I run buildkite in a monorepo environment. We use a lot of abstractions that cause us to trigger other steps or pipelines to keep our CI code well organized and maintainable.
It’s not uncommon for us to have 10+ step on a build who’s sole job is to trigger other steps or pipelines.
This leads me to my question, how can I decrease the wait time of these steps.
I see that the wait time is actually a few different lifecycle steps rolled up. I’d like to know which ones I have control over decreasing and how to do so.
I run plenty of agents, I am rarely waiting on scaling activity.
Any help would be greatly appreciated.
Hi @OwenCR the agent using a polling architecture that is dependent on the number of agents you have registered in your organisation. And it’s not configurable.
To allow us to manage the load, as the number of agents registered increases, the poll interval increases up to a maximum of 10 seconds.
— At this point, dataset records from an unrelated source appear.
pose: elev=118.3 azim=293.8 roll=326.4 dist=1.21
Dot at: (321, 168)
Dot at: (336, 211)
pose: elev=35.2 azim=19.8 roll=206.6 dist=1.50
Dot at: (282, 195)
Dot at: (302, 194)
So unfortunately, the only way to change this on your end would be to run less agents, but I suspect that would not be desirable because then pipelines would be stuck waiting in a different place.
Hope that helps!
Thanks for the context. Can you share more with me about the polling architecture and algorithm works?
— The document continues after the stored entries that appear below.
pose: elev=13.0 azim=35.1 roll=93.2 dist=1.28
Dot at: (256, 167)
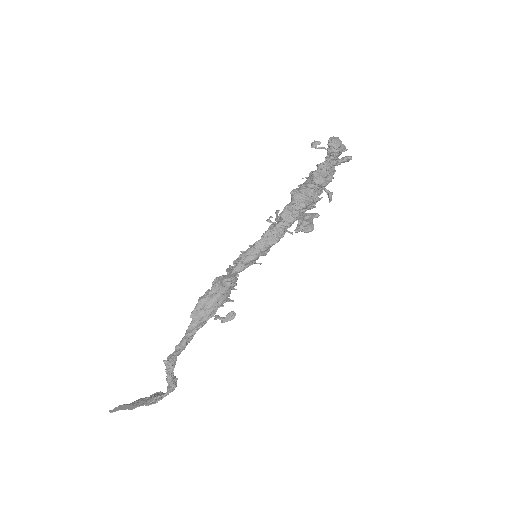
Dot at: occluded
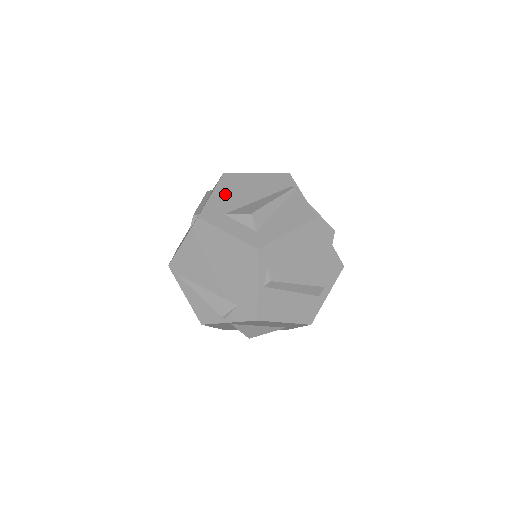
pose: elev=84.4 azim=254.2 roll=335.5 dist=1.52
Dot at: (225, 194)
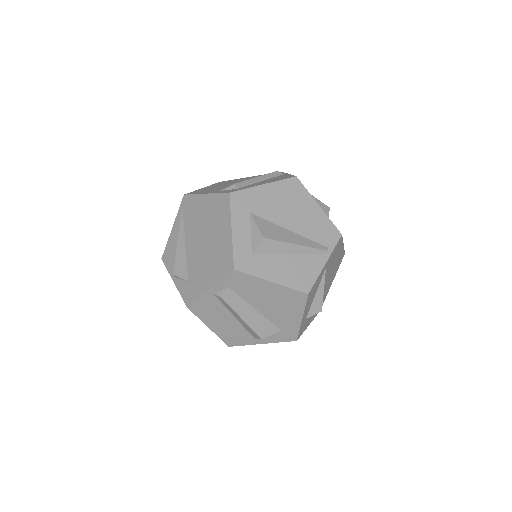
Dot at: (273, 196)
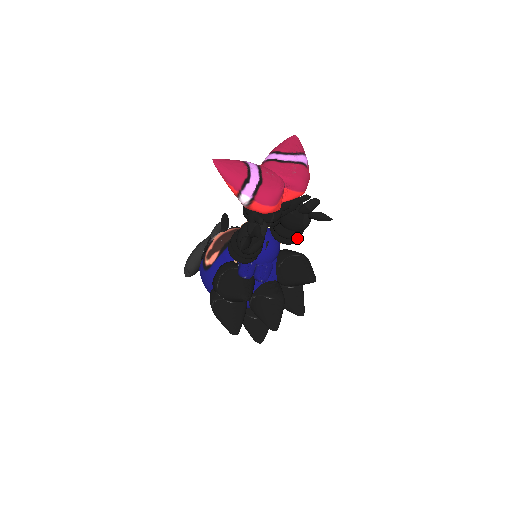
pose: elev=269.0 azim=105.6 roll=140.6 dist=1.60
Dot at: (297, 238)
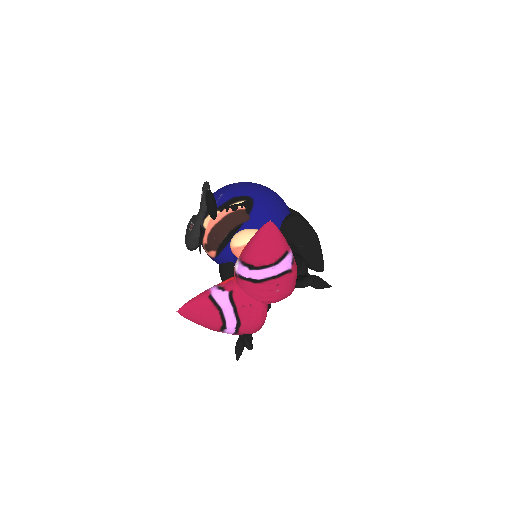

I’ve also observed long wait times that add up quickly for any given build that has many steps, especially builds with step dependencies. I’ve created a pull request to tentatively improve wait times, hopefully without any impact on aggregate server load.
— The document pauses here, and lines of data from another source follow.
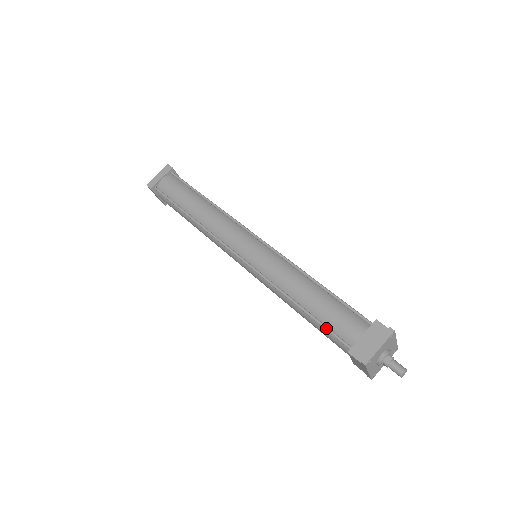
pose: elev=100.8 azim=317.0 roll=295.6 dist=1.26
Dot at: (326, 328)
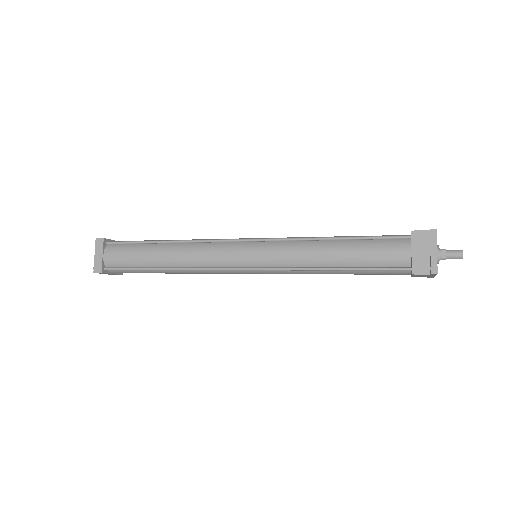
Dot at: (376, 269)
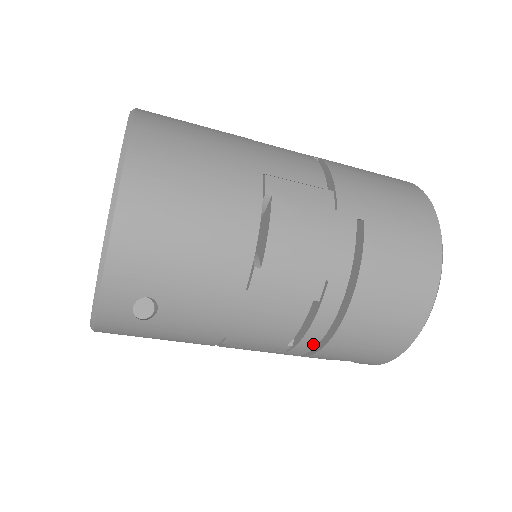
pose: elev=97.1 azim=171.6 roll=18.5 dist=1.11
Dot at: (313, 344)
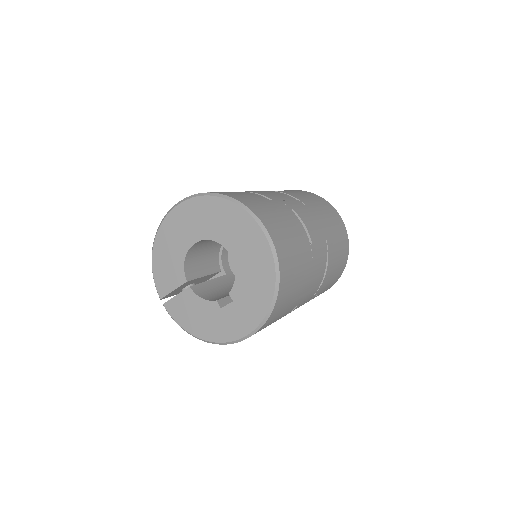
Dot at: occluded
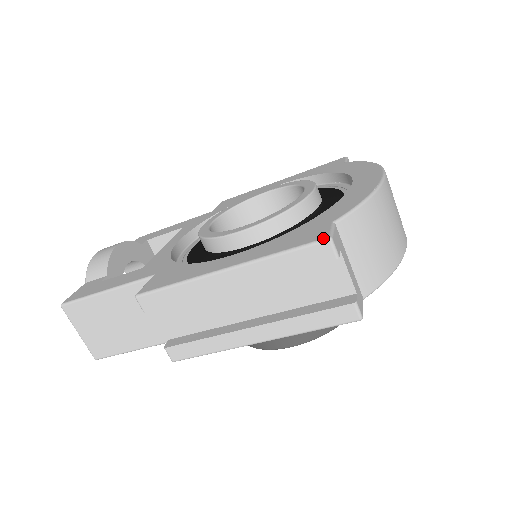
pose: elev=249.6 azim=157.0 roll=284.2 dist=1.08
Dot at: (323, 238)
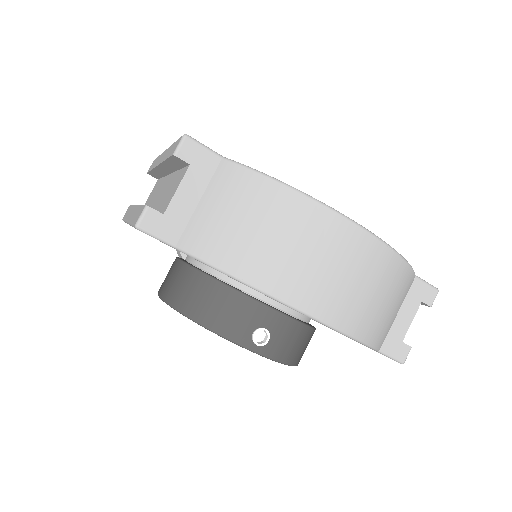
Dot at: (186, 135)
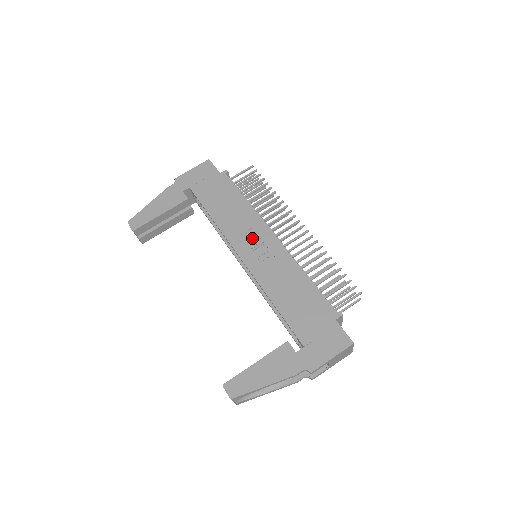
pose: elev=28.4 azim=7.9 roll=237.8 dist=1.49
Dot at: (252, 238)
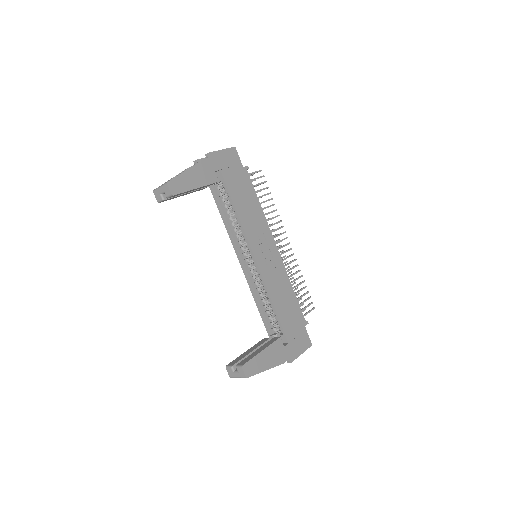
Dot at: (263, 243)
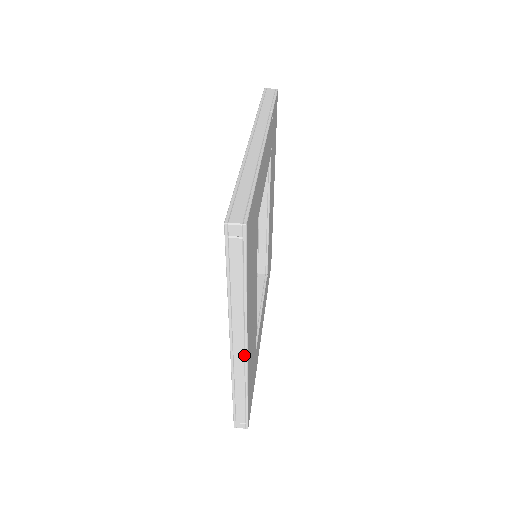
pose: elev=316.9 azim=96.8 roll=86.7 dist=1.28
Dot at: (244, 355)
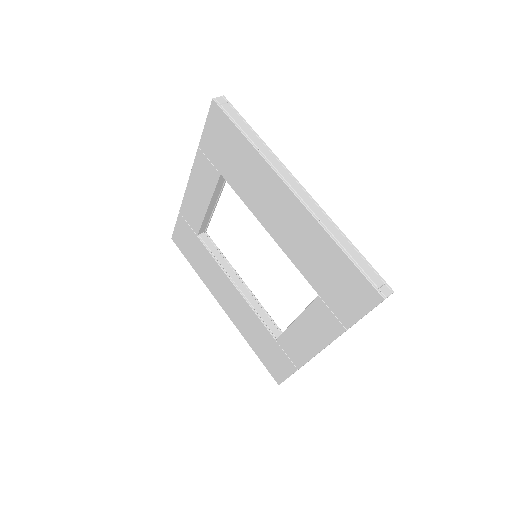
Dot at: (305, 193)
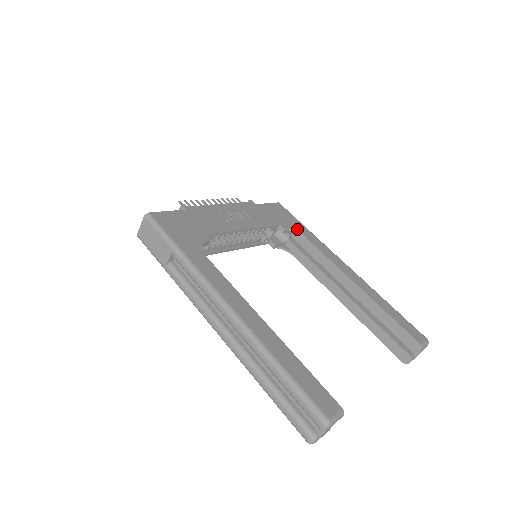
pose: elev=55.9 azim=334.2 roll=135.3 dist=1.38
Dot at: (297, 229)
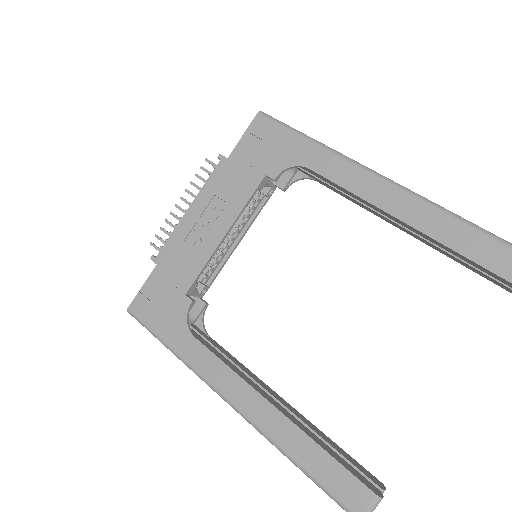
Dot at: (292, 159)
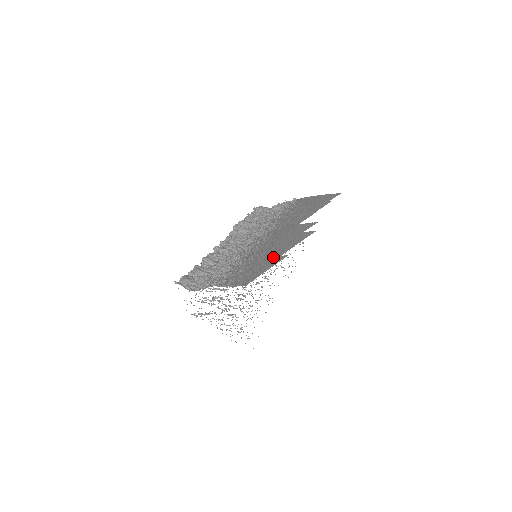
@kgillette thanks for opening up that PR someone from the team will review it and provide any feedback directly in the PR.
@OwenCR I’m not sure what else I could share and it could even change in the future depending on load distribution, etc.
But at the moment, it’s about 2 seconds for <5 agents, 5 seconds for <10 and 10 seconds above that.
My understanding is that the intent was that as you had more agents, there would be more pinging for work and that the average wait time would decrease, whilst also managing load for the API.
However, this is not how it works. In reality, the median time for agents to accept a job is approximately the same as the ping interval. The dispatcher as I remember sorts by agents that have recently performed a similar job, or failing that those that have pinged recently. It then assigns the work to that agent and waits for it to ping to pick up the work. Because it’s picking agents that have pinged most recently, it will ALWAYS take about a ping interval for the job to be accepted.
Unless I’m mistaken (which is totes possible), I reckon the best approach would be for the dispatcher to exclude agents that haven’t checked in for a long time but otherwise assign at random if there isn’t an agent available that has previously done the some work. That should result in the gaussian distribution of accept times that I think was the original intent.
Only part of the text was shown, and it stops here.